— Begin —
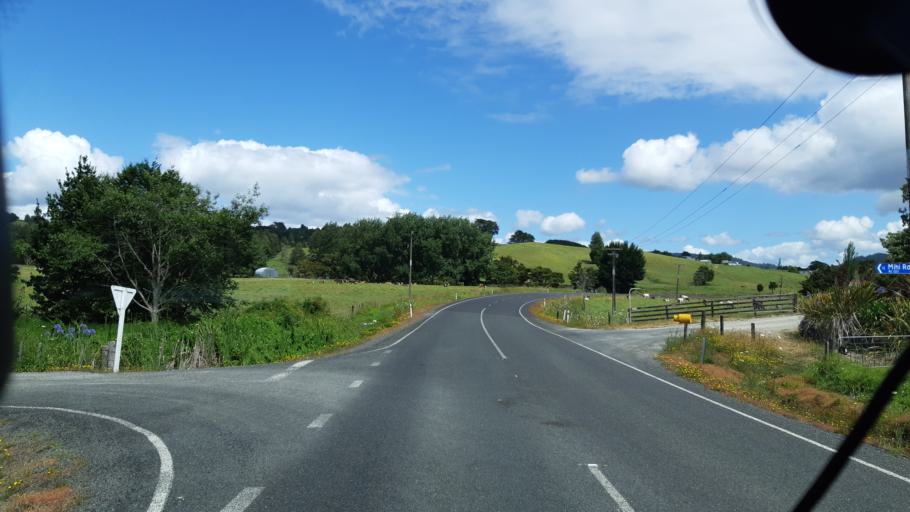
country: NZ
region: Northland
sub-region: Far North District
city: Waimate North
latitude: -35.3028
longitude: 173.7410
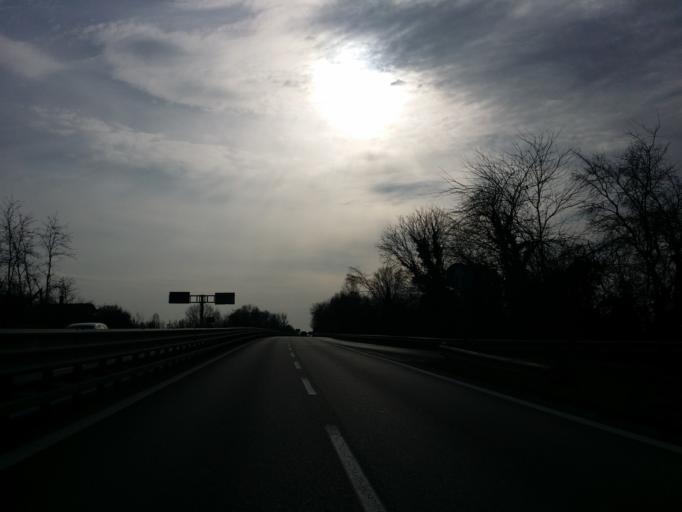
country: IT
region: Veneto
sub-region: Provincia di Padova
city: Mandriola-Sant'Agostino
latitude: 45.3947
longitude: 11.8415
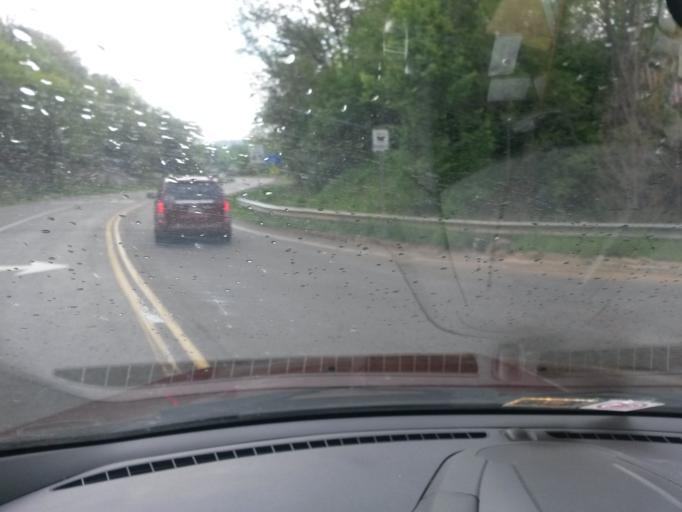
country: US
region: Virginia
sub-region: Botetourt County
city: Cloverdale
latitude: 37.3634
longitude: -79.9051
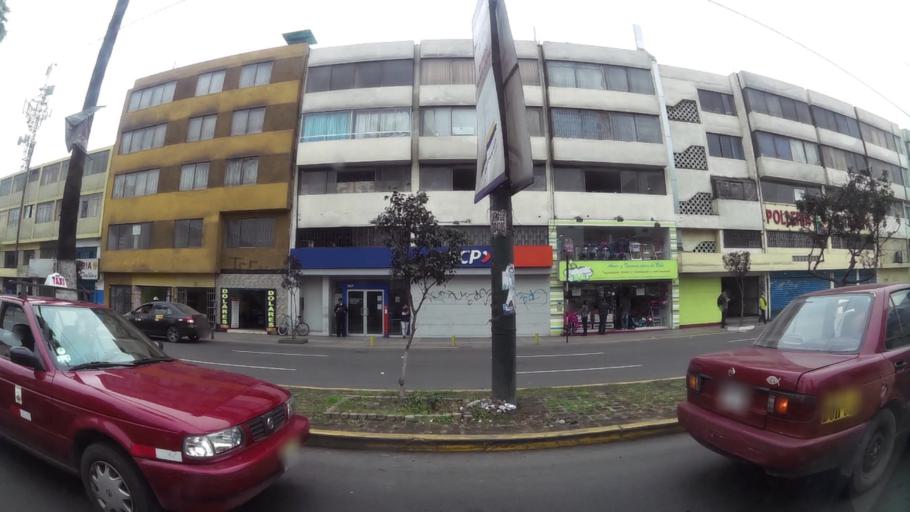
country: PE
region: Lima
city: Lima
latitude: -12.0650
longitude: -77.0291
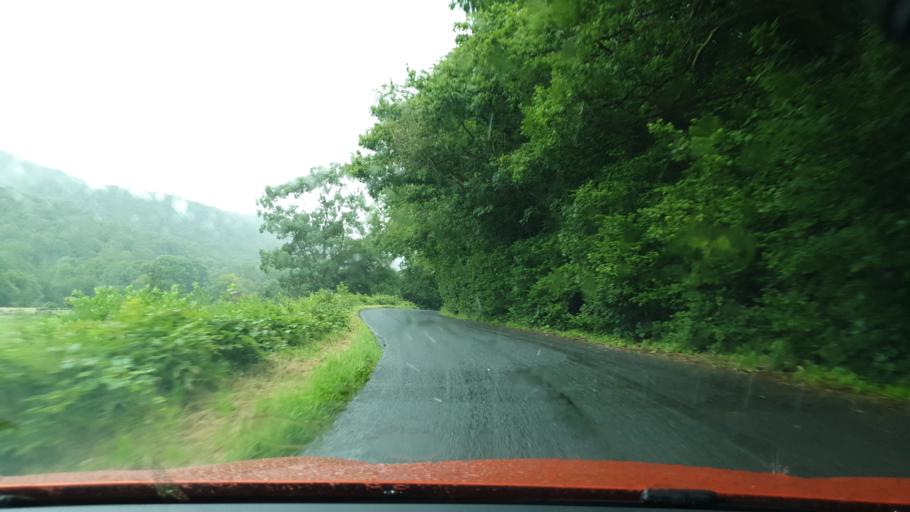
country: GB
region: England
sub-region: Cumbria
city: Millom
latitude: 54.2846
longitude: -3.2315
— End —
— Begin —
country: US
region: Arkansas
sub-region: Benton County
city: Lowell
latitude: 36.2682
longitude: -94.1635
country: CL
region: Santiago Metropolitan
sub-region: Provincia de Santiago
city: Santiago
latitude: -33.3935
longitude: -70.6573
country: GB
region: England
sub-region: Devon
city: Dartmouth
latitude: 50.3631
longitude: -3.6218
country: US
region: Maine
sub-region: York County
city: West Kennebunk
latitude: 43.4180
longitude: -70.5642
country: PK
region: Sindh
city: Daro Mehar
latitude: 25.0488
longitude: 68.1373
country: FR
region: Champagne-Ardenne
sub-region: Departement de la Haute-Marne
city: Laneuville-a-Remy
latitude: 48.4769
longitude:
— End —
DESCRIPTION OF THE TASK:
From the items above, copy word for word the part that opens with the line containing "sub-region: Botetourt County" and closes with the line containing "longitude: -3.2315", both included. Leave the pictures out.

SOLUTION FOR THIS TASK:
sub-region: Botetourt County
city: Cloverdale
latitude: 37.3634
longitude: -79.9051
country: PE
region: Lima
city: Lima
latitude: -12.0650
longitude: -77.0291
country: GB
region: England
sub-region: Cumbria
city: Millom
latitude: 54.2846
longitude: -3.2315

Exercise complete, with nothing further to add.